Canadian cable operator is major new player

MONTREAL — Suddenly there is a major new player in the Canuck terrestrial broadcast biz.

With its C$375 million ($352 million) purchase of CTVglobemedia’s five City-tv stations, Rogers Media has, in one dramatic gesture, become the owner of the third network in Canada after CTV and Global.

Before snapping up the City-tv channels in Toronto, Winnipeg, Edmonton, Calgary and Vancouver, Toronto-based Rogers was a relatively minor TV player. It owned four regional multicultural channels named Omni, as well as owning and operating sports channel Rogers Sportsnet.

However, it is Canada’s leading cable operator and one of the country’s top wireless/cellphone companies.

CTVglobemedia was forced to sell the much-coveted City-tv channels by regulator the Canadian Radio-Television and Telecommunications Commission June 8 in order to go through with its $1.3 billion acquisition of broadcaster Chum.

CRTC rules prevent broadcasters owning more than one major TV station in the same market and CTV already has stations in all the cities where City-tv operates.

It is unclear just how Rogers will change the TV biz here.

The official line from Rogers is that it will be business as usual at the City-tv channels. But some think with its deep pockets Rogers could spend more on Hollywood programming to challenge CTV and Global.

“The fact that Rogers bought it is good,” says Richard Hardacre, president of Canuck actors union ACTRA. “This is a proud Canadian company and I believe (Rogers founder and head honcho) Ted Rogers is someone who cares about what this country has to offer in terms of television.”

Rogers VP Jan Innes says the City-tv stations will remain much as they were under Chum’s stewardship — hip, young and with a mix of U.S. and Canuck fare.

“We’re very high on the franchise and what we bring to the table is a long-term commitment,” says Innes.

He says it is too early to say what will happen in management at City-tv but did note that Rogers is committed to keeping City-tv’s employees.

CTVglobemedia, however, will take over the City-tv building on Queen St.
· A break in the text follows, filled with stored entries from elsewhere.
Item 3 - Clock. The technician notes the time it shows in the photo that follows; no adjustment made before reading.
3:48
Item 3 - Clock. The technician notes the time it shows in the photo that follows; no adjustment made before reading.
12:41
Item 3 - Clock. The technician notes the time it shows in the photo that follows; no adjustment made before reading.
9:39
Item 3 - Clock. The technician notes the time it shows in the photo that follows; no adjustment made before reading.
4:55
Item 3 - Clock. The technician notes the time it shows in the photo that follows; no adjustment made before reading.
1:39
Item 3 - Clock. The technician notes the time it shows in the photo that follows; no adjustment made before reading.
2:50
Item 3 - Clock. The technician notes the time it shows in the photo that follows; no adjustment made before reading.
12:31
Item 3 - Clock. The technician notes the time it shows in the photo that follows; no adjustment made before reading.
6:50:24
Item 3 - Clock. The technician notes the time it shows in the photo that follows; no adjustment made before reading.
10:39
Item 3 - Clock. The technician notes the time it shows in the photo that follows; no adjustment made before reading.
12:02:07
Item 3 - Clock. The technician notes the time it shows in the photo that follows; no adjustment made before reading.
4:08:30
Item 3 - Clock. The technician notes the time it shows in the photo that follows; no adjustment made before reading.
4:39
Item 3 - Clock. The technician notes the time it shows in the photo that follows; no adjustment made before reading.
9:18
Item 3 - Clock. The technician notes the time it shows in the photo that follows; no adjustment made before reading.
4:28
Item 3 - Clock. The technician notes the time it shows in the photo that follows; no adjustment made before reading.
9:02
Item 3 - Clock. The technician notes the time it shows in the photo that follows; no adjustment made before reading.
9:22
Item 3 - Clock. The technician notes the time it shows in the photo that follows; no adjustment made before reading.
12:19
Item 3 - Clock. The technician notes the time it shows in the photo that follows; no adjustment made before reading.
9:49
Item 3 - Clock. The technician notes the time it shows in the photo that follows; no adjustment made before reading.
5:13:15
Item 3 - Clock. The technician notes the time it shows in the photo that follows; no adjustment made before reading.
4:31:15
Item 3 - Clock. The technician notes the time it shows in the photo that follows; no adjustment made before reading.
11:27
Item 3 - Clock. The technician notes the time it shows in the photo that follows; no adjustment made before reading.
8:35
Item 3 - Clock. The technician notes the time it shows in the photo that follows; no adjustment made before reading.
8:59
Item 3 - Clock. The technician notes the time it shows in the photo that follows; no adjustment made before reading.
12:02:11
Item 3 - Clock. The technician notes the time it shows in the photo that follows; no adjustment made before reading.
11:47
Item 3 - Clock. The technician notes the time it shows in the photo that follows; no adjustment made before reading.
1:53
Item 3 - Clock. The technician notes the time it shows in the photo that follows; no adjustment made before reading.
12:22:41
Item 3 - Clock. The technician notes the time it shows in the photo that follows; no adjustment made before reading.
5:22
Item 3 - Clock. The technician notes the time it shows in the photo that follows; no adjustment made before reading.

West in downtown Toronto, one of the best-known TV landmarks in Canada.

City-tv building also houses 13 of the 21 Chum pay channels that CTVglobemedia is picking up as part of the deal.

Rogers had originally intended to buy CTVglobemedia’s seven A-Channels, which the latter acquired in the Chum takeover. But that deal fell apart when the CRTC ordered CTVglobemedia to sell the five City-tv stations.

CTVglobemedia had wanted to use the City-tv channels to construct a second smaller network to operate alongside its main CTV web. Now it will create that secondary network with the A-Channel stations. These stations are in secondary markets and some bigger cities like Toronto and Vancouver.

Canada’s producers are pleased that there will be three broadcast owners, says Canadian Film and Television Production Assn. prexy Guy Mayson.

“We’d like to see Canadian programming as the cornerstone of the primetime schedule” on City-tv he says.